Edit the portion of the entries from the line containing "right wrist: (181, 421, 14)" through the end of the entries, replacing "right" with "R" and keeping everything else the same.

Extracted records

------------------------------------------------

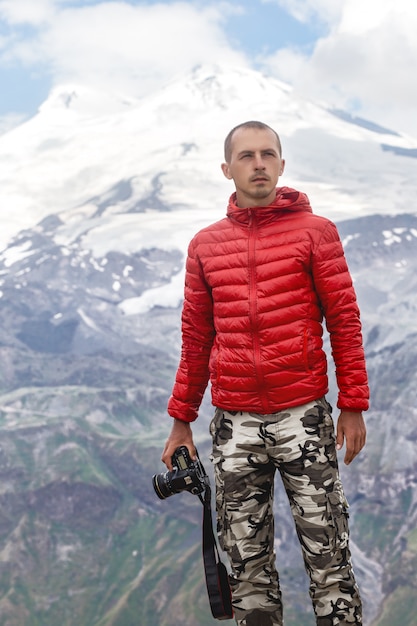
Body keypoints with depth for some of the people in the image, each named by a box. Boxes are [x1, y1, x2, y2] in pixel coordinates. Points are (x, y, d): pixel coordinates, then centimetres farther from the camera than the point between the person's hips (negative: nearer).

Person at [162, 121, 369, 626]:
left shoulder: (315, 232, 2)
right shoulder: (205, 245, 9)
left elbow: (344, 321, 1)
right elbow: (196, 338, 14)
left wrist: (353, 406, -4)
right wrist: (181, 421, 14)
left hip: (303, 417, -3)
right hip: (234, 424, 3)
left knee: (327, 552, 0)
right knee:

------------------------------------------------

#### Answer box:
R wrist: (181, 421, 14)
left hip: (303, 417, -3)
R hip: (234, 424, 3)
left knee: (327, 552, 0)
R knee:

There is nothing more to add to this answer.